- ACTIVITY: Each line of the data that includes the string "index" is to be copied out.

Recorded data
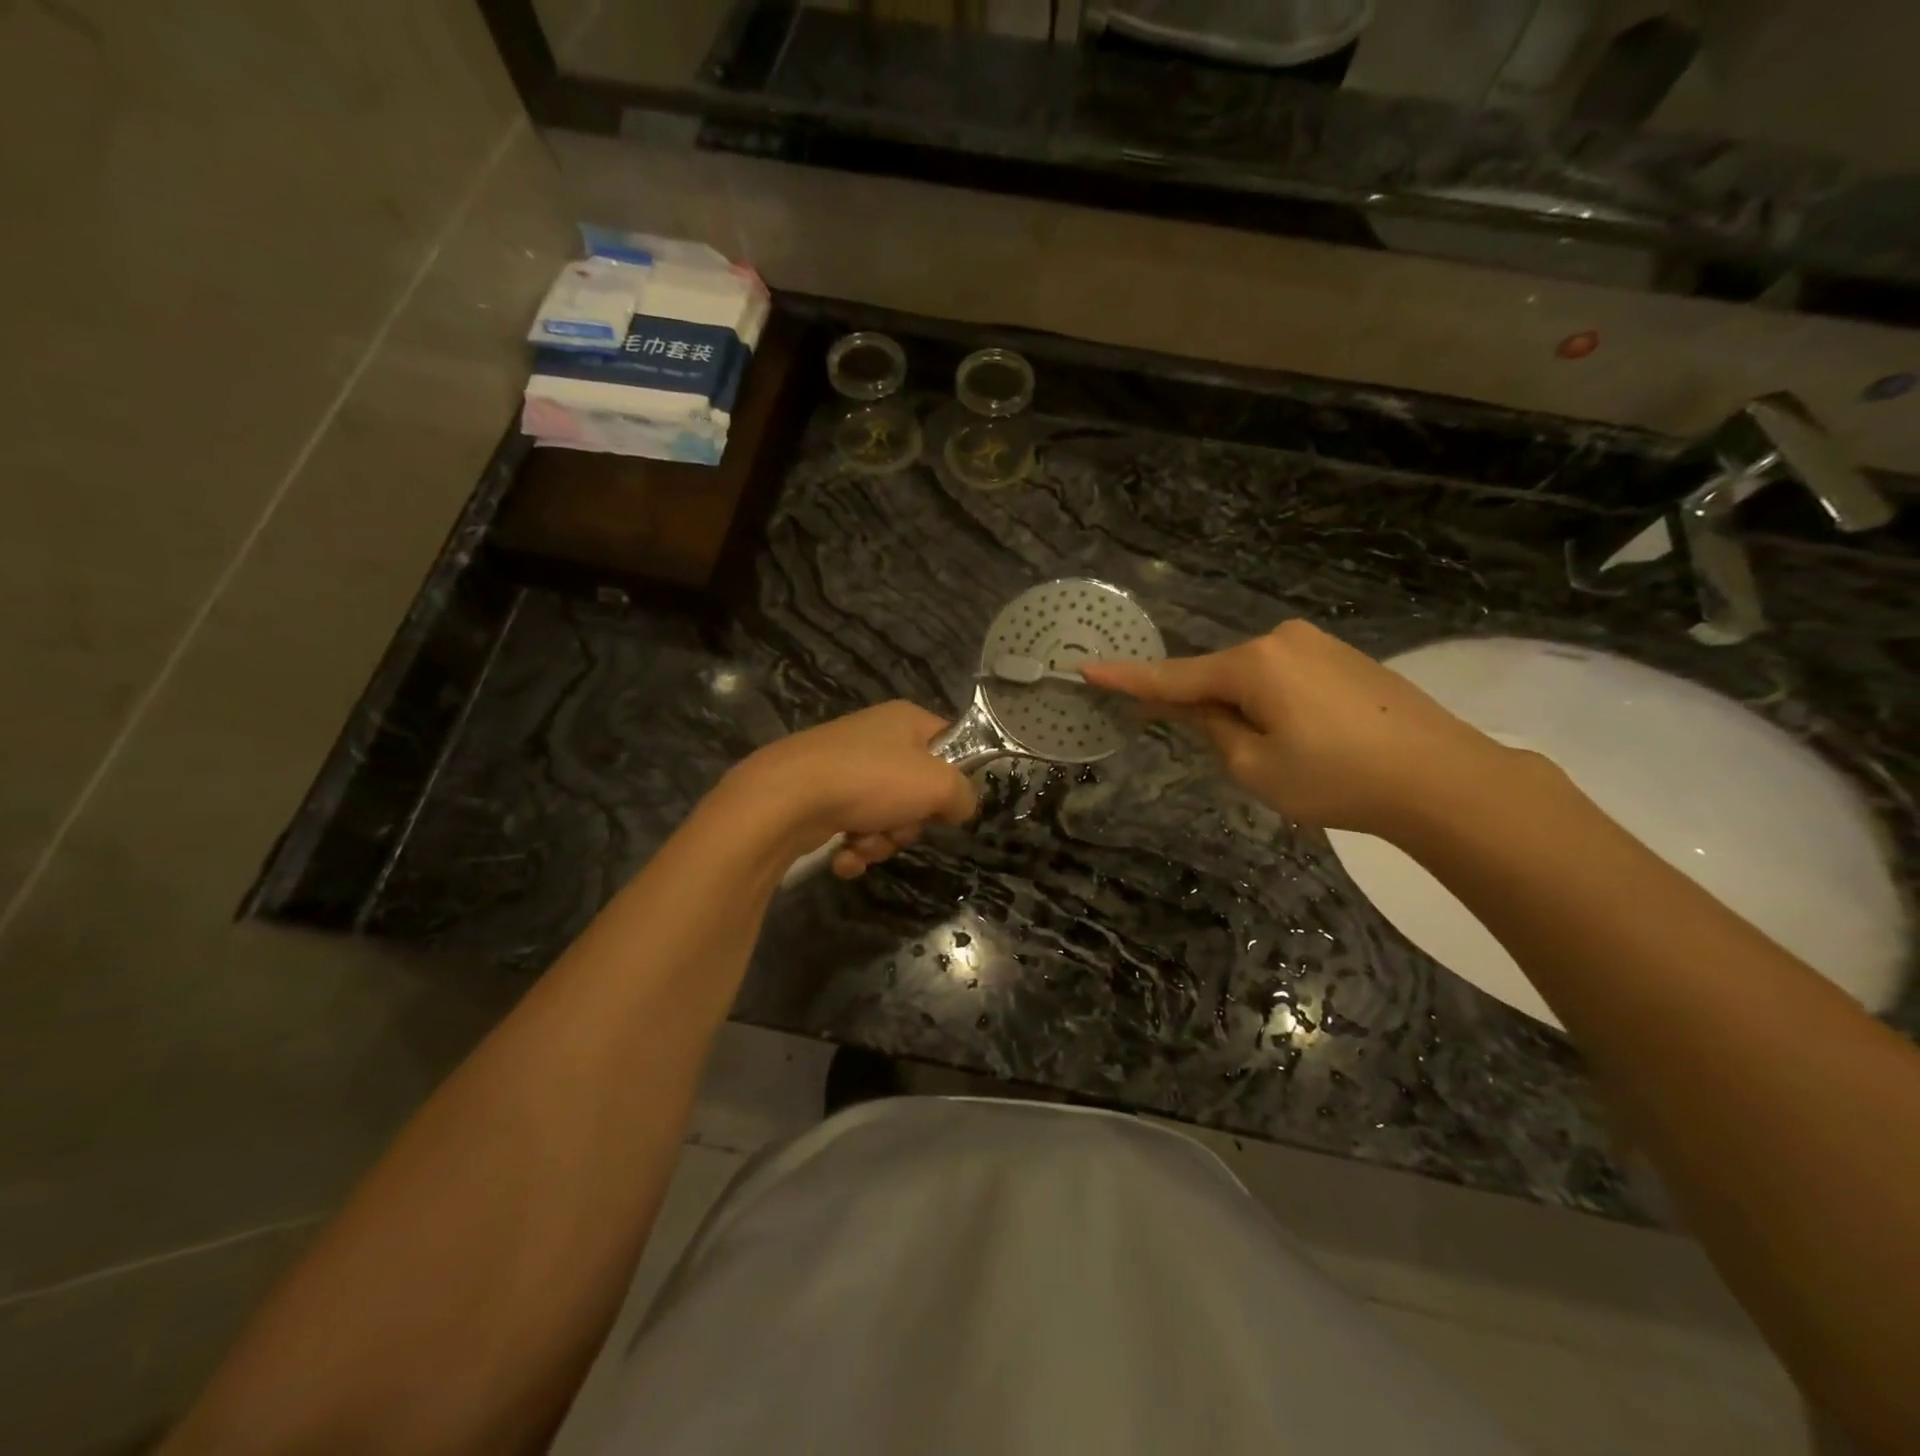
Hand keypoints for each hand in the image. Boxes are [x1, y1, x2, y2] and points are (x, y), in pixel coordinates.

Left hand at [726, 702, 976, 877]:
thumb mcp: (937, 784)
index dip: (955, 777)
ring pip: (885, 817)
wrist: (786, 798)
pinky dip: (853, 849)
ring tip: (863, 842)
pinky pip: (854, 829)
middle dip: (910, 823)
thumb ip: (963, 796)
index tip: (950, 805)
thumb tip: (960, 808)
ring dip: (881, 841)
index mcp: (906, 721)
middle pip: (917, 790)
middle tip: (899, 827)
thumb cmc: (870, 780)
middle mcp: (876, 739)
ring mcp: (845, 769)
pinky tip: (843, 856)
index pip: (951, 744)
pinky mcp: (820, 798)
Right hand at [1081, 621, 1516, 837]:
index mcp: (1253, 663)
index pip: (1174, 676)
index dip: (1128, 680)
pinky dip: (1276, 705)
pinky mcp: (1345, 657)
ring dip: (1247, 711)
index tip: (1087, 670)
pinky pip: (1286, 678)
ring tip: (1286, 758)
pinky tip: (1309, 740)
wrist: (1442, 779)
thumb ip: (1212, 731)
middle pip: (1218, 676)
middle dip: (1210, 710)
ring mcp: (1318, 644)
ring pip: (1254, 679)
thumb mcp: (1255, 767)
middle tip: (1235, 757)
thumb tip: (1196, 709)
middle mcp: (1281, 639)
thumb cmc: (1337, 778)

--

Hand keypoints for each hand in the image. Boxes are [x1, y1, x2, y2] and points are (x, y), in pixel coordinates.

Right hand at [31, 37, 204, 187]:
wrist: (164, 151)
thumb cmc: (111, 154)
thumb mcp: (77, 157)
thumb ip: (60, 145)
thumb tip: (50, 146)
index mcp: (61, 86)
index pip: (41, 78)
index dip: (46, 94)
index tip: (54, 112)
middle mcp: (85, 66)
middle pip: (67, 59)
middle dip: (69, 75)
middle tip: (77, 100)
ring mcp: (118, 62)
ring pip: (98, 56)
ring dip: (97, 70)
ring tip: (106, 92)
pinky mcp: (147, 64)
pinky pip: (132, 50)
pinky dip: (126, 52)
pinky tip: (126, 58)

- PROBLEM SOLUTION:
index dip: (955, 777)
index tip: (950, 805)
index mcp: (906, 721)
index pip: (951, 744)
index mcp: (1253, 663)
index pip: (1174, 676)
index dip: (1128, 680)
index tip: (1087, 670)
index mcp: (61, 86)
index pip: (41, 78)
index dip: (46, 94)
index tip: (54, 112)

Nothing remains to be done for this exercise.